Thomas Hirsch, le monsieur sujets glauques de L’Indépendant, a enquêté sur cette nouvelle forme de prostitution, «un phénomène en pleine expansion» qui préoccupe la police, elle «s’apprête d’ailleurs à restructurer la brigade des mœurs» afin de lui donner davantage de moyens de surveillance… Dans son collimateur, le travail non déclaré, l’emploi éventuel de mineures ou de clandestins et la prostitution d’origine étrangère.»

Au passage, on peut regretter que le journaliste se soit limité à faire un sujet racoleur s’intéressant aux prestations et aux tarifs plutôt qu’aux êtres humains dont on oublie trop souvent qu’ils n’ont pas de vocation pour la prostitution.

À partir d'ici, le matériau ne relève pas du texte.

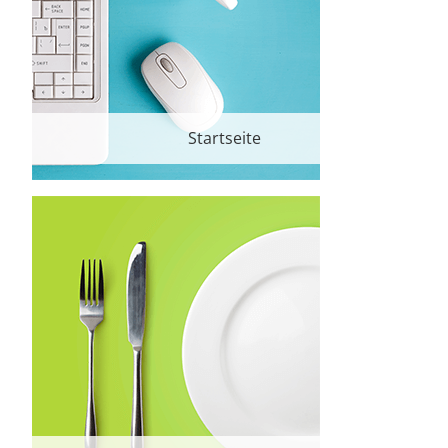
Startseite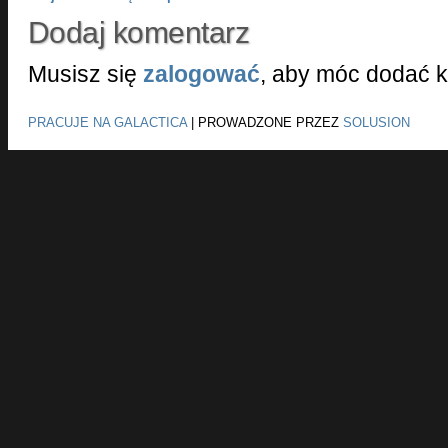
Dodaj komentarz
Musisz się
zalogować
, aby móc dodać 
PRACUJE NA GALACTICA
|
PROWADZONE PRZEZ
SOLUSION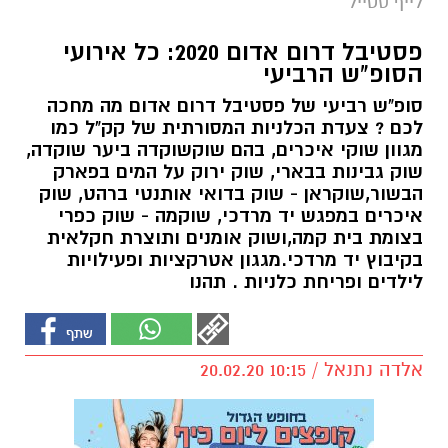
לייף סטייל
פסטיבל דרום אדום 2020: כל אירועי
הסופ"ש הרביעי
סופ"ש רביעי של פסטיבל דרום אדום מה מחכה
לכם ? צעדת הכלניות המסורתית של קק"ל כמו
מגוון שוקי איכרים, בהם שוקשוקדה ביער שוקדה,
שוק גבינות בבארי, שוק ירוק על המים בפארק
הבשור,שוקראן - שוק בדואי אותנטי ברהט, שוק
איכרים במפגש יד מרדכי, שוקמה - שוק כפרי
בצומת בית קמה,ושוק אומנים ותוצרת חקלאית
בקיבוץ יד מרדכי.מגגון אטרקציות ופעילויות
לילדים ופריחת כלניות . תהנו
אלדה נתנאל / 10:15 20.02.20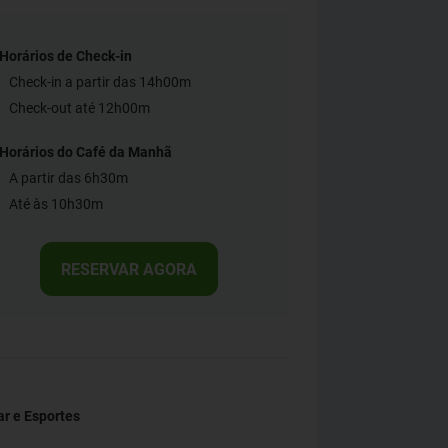
Horários de Check-in
Check-in a partir das 14h00m
Check-out até 12h00m
Horários do Café da Manhã
A partir das 6h30m
Até às 10h30m
RESERVAR AGORA
r e Esportes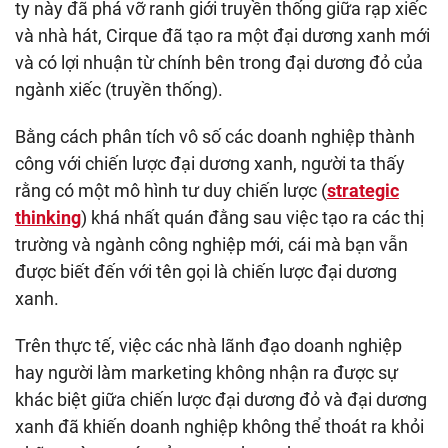
ty này đã phá vỡ ranh giới truyền thống giữa rạp xiếc
và nhà hát, Cirque đã tạo ra một đại dương xanh mới
và có lợi nhuận từ chính bên trong đại dương đỏ của
ngành xiếc (truyền thống).
Bằng cách phân tích vô số các doanh nghiệp thành
công với chiến lược đại dương xanh, người ta thấy
rằng có một mô hình tư duy chiến lược (
strategic
thinking
) khá nhất quán đằng sau việc tạo ra các thị
trường và ngành công nghiệp mới, cái mà bạn vẫn
được biết đến với tên gọi là chiến lược đại dương
xanh.
Trên thực tế, việc các nhà lãnh đạo doanh nghiệp
hay người làm marketing không nhận ra được sự
khác biệt giữa chiến lược đại dương đỏ và đại dương
xanh đã khiến doanh nghiệp không thể thoát ra khỏi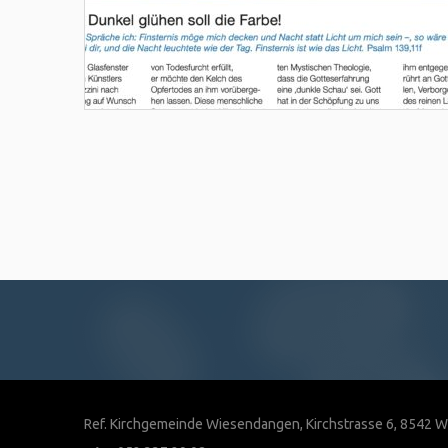
Ref. Kirchgemeinde Wiesendangen, Kirchstrasse 6, 8542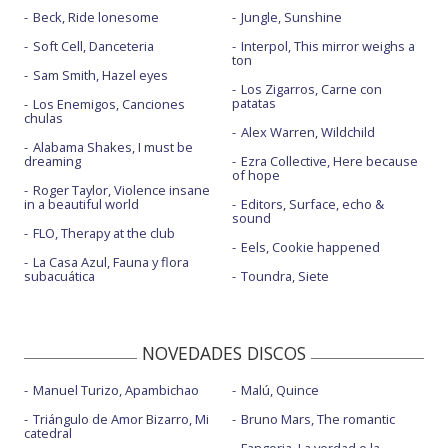
Beck, Ride lonesome
Jungle, Sunshine
Soft Cell, Danceteria
Interpol, This mirror weighs a
ton
Sam Smith, Hazel eyes
Los Zigarros, Carne con
patatas
Los Enemigos, Canciones
chulas
Alex Warren, Wildchild
Alabama Shakes, I must be
dreaming
Ezra Collective, Here because
of hope
Roger Taylor, Violence insane
in a beautiful world
Editors, Surface, echo &
sound
FLO, Therapy at the club
Eels, Cookie happened
La Casa Azul, Fauna y flora
subacuática
Toundra, Siete
NOVEDADES DISCOS
Manuel Turizo, Apambichao
Malú, Quince
Triángulo de Amor Bizarro, Mi
Bruno Mars, The romantic
catedral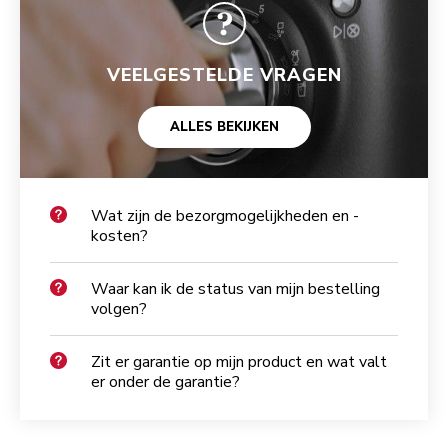
VEELGESTELDE VRAGEN
ALLES BEKIJKEN
Wat zijn de bezorgmogelijkheden en -
kosten?
Waar kan ik de status van mijn bestelling
volgen?
Zit er garantie op mijn product en wat valt
er onder de garantie?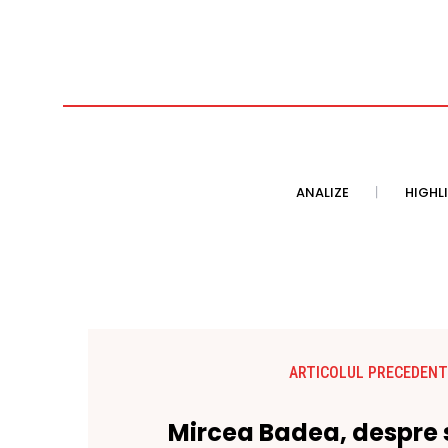
ANALIZE
HIGHL
ARTICOLUL PRECEDENT
Mircea Badea, despre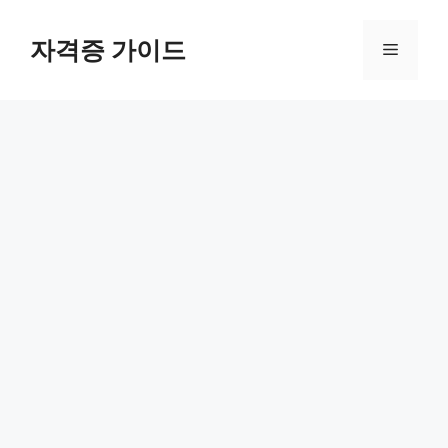
Skip
to
자격증 가이드
Menu
content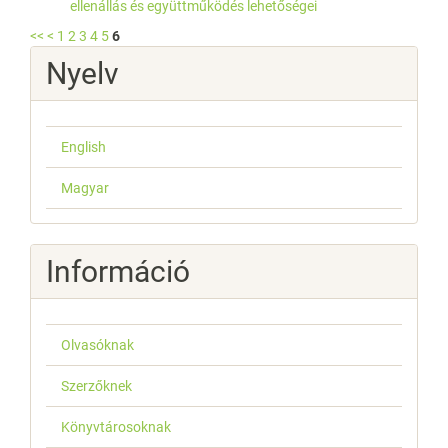
ellenállás és együttműködés lehetőségei
<<
<
1
2
3
4
5
6
Nyelv
English
Magyar
Információ
Olvasóknak
Szerzőknek
Könyvtárosoknak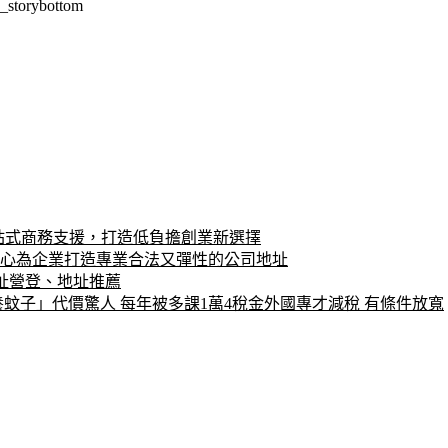
_storybottom
站式商務支援，打造低負擔創業新選擇
中心為企業打造專業合法又彈性的公司地址
址營登、地址推薦
蚊子」代價驚人 每年被多課1萬4稅金外國專才減稅 有條件放寬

La majorité des hommes et des femmes qui s’y livrent à Perpignan, comme ailleurs, ont derrière eux des vies brisées par toutes sortes de drames familiaux, par la drogue, par la violence des souteneurs et les difficultés inhérentes à la pratique de leur gagne-pain.

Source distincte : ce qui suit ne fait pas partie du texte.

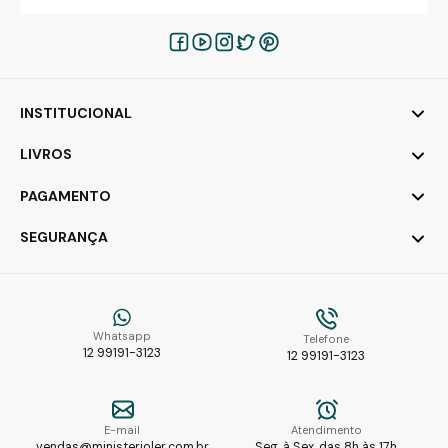
INSTITUCIONAL
LIVROS
PAGAMENTO
SEGURANÇA
Whatsapp
Telefone
12 99191-3123
12 99191-3123
E-mail
Atendimento
vendas@ministerioler.com.br
Seg. à Sex. das 8h às 17h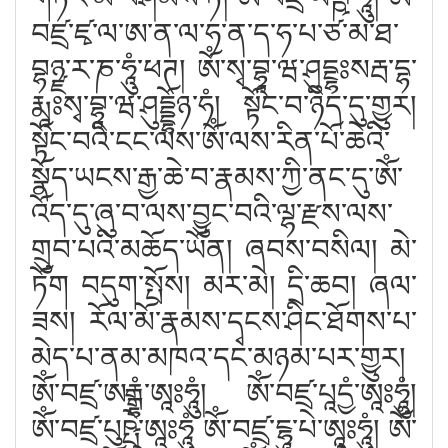
བཛྲ་ཛྭ་ལ་ཨ་ན་ལ་ཧ་ན་ད་ཧ་པ་ཙ་མ་ཐ་
བྷཉྫ་ར་ཎ་ཧཱུཾ་ཕཊ། ཨོཾ་སྭ་བྷཱ་ཝ་ཤུདྔྷཿསརྦ་དྷ་
རྨཱཿསྭ་བྷཱ་ཝ་ཤུདྡྷོཉ་ཧཾ། སྟོང་བ་ཉིད་དུ་གྱུར།
སྟོང་བའི་ངང་ལས་ཨོཾ་ལས་རིན་པོ་ཆེའི་
སྣོད་ཡངས་རྒྱ་ཆེ་བ་རྣམས་ཀྱི་ནང་དུ་ཨོཾ་
འོད་དུ་ཞུ་བ་ལས་བྱུང་བའི་ལྷ་རྫས་ལས་
གྲུབ་པའི་མཆོད་ཡོན། ཞབས་བསིལ། མེ་
ཏོག བདུག་སྤོས། མར་མེ། དྲི་ཆབ། ཞལ་
ཟས། རོལ་མོ་རྣམས་དྭངས་ཤིང་ཐོགས་པ་
མེད་པ་ནམ་མཁའ་དང་མཉམ་པར་གྱུར།
ཨོཾ་བཛྲ་ཨརྒྷཾ་ཨཱཿཧཱུཾ། ཨོཾ་བཛྲ་པཱདྱཾ་ཨཱཿཧཱུཾ།
ཨོཾ་བཛྲ་པུཥྤེ་ཨཱཿཧཱུཾ ཨོཾ་བཛྲ་ངྷཱུ་པེ་ཨཱཿཧཱུཾ། ཨོཾ་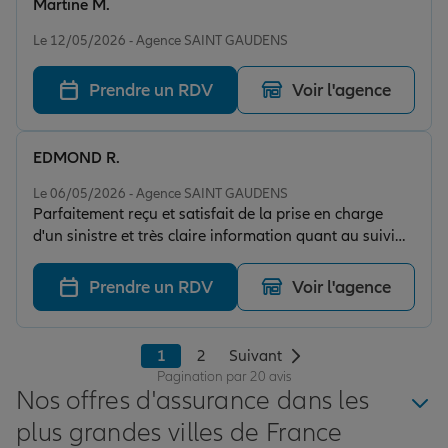
Martine M.
Note de 5 sur 5
Le 12/05/2026 - Agence SAINT GAUDENS
Prendre un RDV
Voir l'agence
EDMOND R.
Note de 5 sur 5
Le 06/05/2026 - Agence SAINT GAUDENS
Parfaitement reçu et satisfait de la prise en charge
d'un sinistre et très claire information quant au suivi
des réparations qui ont eu lieu dans de très bonnes
conditions. Il est évidemment rassurant d'avoir une
Prendre un RDV
Voir l'agence
"assurance" qui vous garantit d'être "assuré"
1
2
Suivant
Pagination par 20 avis
Nos offres d'assurance dans les
plus grandes villes de France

Le journaliste de L'Indép. précise que «la pub pour ces institutions d’un genre très particulier se fait par bouche à oreille, voie d’annonces mais aussi par Internet.»

Pour ce qui concerne Internet, dans lequel il y a, comme dans L’Indépendant, le pire et le meilleur, notre rédaction n’y a trouvé qu’un seul site offrant la possibilité d’entrer en contact avec un de ces salons perpignanais dans lesquels on pratique, «les massages au-dessous de la ceinture.», il s’appelle Indépendant.com.

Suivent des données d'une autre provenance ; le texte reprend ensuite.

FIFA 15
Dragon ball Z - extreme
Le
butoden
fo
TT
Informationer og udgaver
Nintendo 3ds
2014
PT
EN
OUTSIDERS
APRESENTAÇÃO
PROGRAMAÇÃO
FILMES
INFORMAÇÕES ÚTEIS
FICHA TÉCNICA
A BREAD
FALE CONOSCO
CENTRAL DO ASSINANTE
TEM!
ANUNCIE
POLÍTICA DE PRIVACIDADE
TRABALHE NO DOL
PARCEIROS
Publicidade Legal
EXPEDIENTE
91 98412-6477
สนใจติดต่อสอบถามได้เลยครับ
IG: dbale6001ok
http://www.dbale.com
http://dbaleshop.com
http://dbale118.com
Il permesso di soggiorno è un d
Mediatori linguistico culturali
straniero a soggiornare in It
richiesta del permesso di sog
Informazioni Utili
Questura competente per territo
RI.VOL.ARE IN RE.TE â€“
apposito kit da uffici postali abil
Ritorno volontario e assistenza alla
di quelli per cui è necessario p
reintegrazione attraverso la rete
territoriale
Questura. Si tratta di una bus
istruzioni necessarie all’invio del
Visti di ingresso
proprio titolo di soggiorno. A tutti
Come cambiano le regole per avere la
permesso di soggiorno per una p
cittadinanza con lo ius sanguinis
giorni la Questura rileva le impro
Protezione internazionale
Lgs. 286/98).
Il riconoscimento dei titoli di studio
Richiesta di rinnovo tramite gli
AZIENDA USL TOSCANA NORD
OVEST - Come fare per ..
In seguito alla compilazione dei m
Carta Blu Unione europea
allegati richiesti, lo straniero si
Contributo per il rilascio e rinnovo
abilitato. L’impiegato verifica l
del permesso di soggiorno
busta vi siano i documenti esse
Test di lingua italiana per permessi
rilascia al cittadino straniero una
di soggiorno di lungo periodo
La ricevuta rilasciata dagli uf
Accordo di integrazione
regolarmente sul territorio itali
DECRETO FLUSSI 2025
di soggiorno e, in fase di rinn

Le site de notre quotidien préféré offre un vaste choix d’annonces en répertoriant toutes celles qu’il a passées dans la dernière quinzaine, soit exactement 47. Si vous désirez élargir votre recherche à la région, là ce sont 208 annonces qui s’afficheront sous vos yeux.

Pour les lecteurs de L’Indépendant, il est aussi simple d’aller en page 33. Hirsch n’est pas allé plus loin chercher les numéros de téléphone des salons qu’il a appelés. Mais, bien sur, il n’en souffle mot.

Pourquoi le journaliste n’a-t-il pas renvoyé à la rubrique “Les annonces” de son journal ? Il n’y a pas mieux pour édifier le lecteur. «L’Institut Mirella, c’est le charme d’un délicieux moment body body.» ou encore, «Massages érotiques, prestations diverses.» Il y en a comme cela une trentaine, 365 jours par an.

L'Indép. est le principal moyen de recrutement de la clientèle utilisée par les péripatéticiennes en salon. Elles apprécient sa puissance… C’est assez flatteur. Pourquoi le cacher ?

En plus, c’est un bon business. Ces dames et aussi ces messieurs (attention aux faux nez) apprécient particulièrement le forfait 6 jours, 30 euros. Il est, en plus, facile à utiliser, un petit un coup de fil, un numéro de carte bleue et l’annonce passe toute l’année. 1560 euros multipliés par une trentaine d’annonces. On ne crache pas sur 50 000 euros.

La rubrique s’appelle, “Détente” ! On veut bien ramasser de l’argent qui vient de la prostitution, mais discrètement quand même. L’Indépendant est, vous le savez, un journal respectable.

Le mot prostitution, est réservé à la Une du journal, c’est bon pour racoler le client.